Safety First!

Safety First!

Safety First!

When science comes before safety

April 1, 2019 | Anonymous St.

As an MIT grad student doing cutting-edge research, have you always keep safety as your first priority?

I hope your answer to this question is, “yes”. But in reality, many people feel that paying attention to safety will reduce their productivity. All graduate students coming to MIT are undoubtedly smart and have achieved a lot before. However, these extraordinary experiences have led us to overlook the safety details of many experimental operations.

For example, as the safety officer of our lab, I have repeatedly reminded my labmates to wear goggles and to put on lab coats before performing experiments. However, I periodically find that my coworkers only wear their own prescription glasses (not adequate protection against explosions or solvent splashes) or wear nothing over their clothes during experiments. This bad behavior once resulted in a bad consequence. A labmate opened a reactor without noticing the residual pressure in it. The solvent inside splashed out onto his body and face. Thanks to  goggles on his face, the solvent did not hurt his eyes. But his favorite hoodie was not lucky enough to survive this splash, as he was not wearing a lab coat.

Maybe a splash on your favorite clothes is not that intimidating, but what if I told you that your daily experiment could potentially hurt you?

A couple of weeks ago, as I was on my way to work, I received a message from my labmate telling me that there was an explosion. My first thought was that the explosion was an exaggeration, so I asked “Where was the explosion?” As I was waiting for his reply, I approached Building 66 and found that the whole building had been evacuated and the fire alarm was resonating in the hallway. Shocked and worried, I went to the emergency gathering spot to check that everyone had evacuated. Luckily, everyone had left the building  safely, and the explosion had caused no injury. After talking with my coworkers, I realized that a 1-liter reactor vessel in the lab overpressurized and broke the rupture disc, allowing the dangerous pyrophoric catalyst to splash out and cause the fire. Luckily, the reactor was set up inside an enclosure, and the fire was contained.

Although I have been  performing chemistry experiments for more than 10 years, this was the first time that a severe accident happened where I work. Even though nobody got hurt in this case, just thinking  about the possibility of someone getting severely burned is intimidating. A safety incident is a bad thing, but, “When life gives you lemons, make lemonade”. After this incident, I feel lucky that the previous splashing incident had occurred first, after which the whole lab agreed to wear fire resistant lab coats every day while performing experiments. The evacuation incident can also be a great opportunity for the whole MIT community to think more seriously about lab safety.
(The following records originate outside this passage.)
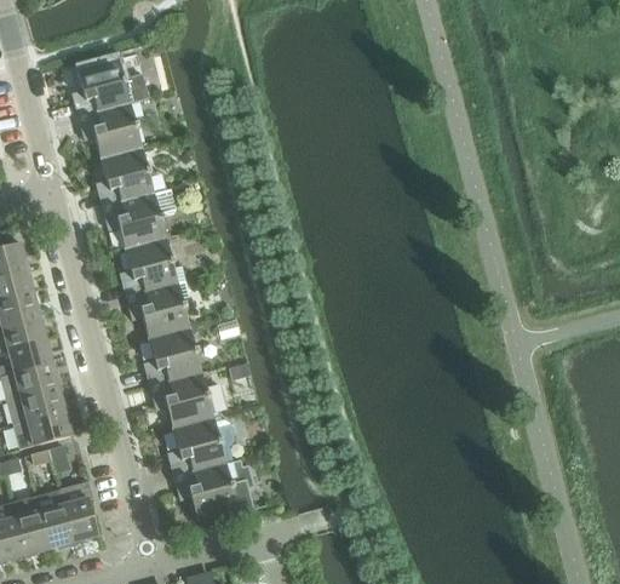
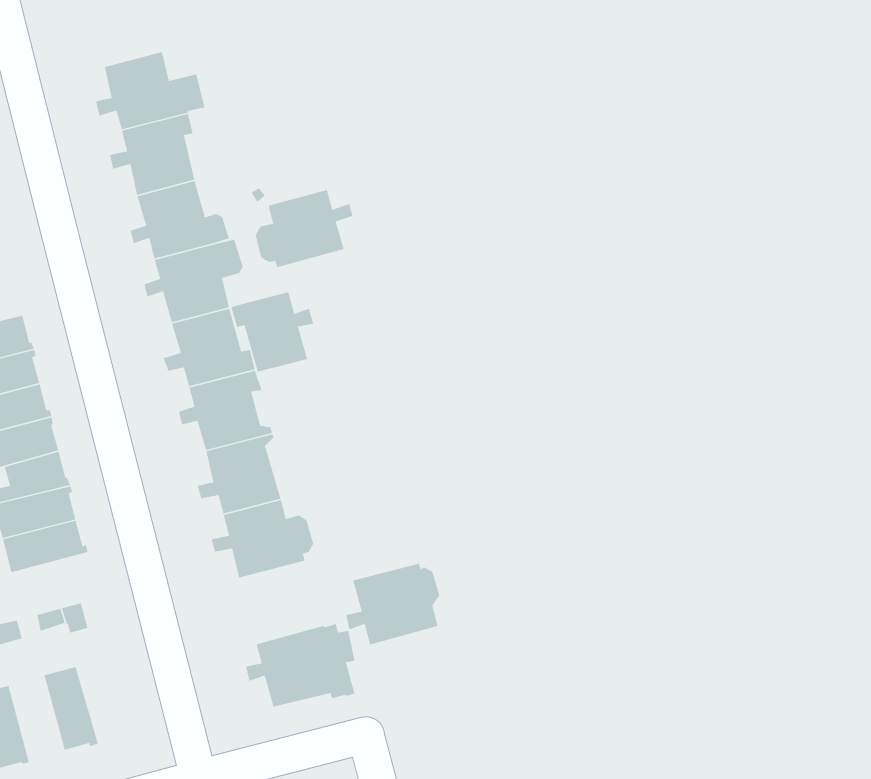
building: none -> [255,189,354,268]
building: none -> [231,291,314,372]
building: [12,410,71,450] -> none
building: [167,416,234,474] -> [345,563,440,646]
building: [58,481,98,544] -> none
building: [11,496,50,557] -> none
As a “survivor” of the incident, I started to learn how other people prevent lab accidents. The concept of a “fail-safe plan” caught my attention. “Fail-safe plan” is a design feature or practice that inherently prevents a further harm to people or the environment. For example, in this fire incident, the enclosure where the reactor was placed  served as a “fail-safe” measure to prevent further fire hazards. Researchers wearing fire resistant lab coats is also a “fail-safe” measure in case the enclosure could not contain the fire. So when I look back today, the fact that no one got injured in my lab’s incident no longer seems just a lucky coincidence: following a “fail-safe plan” also played a big role.

Generally speaking, a lot of us do not consciously have the “fail-safe plan” mindset. We rarely have lab accidents, and so we typically do not think many steps ahead of our current situation. Nevertheless, this does not mean this mindset is not something we can be trained for. A simple way to cultivate this thinking is to ask a “what if…” question. For instance, if you are running a high pressure reaction and you know you already have a pressure relief valve implemented to protect from a disastrous explosion, try to ask yourself: what if the pressure relief valve was triggered? Will it generate a shock wave? Will the gas/liquid inside be ignited when it bursts out?   

Imagine your personal health and safety is one and your achievements are like zeros adding behind it. As we achieve more and more in our life, we become more and more significant. However, if we lose the “one”, all the things left are just zeros. So starting from now on, safety first!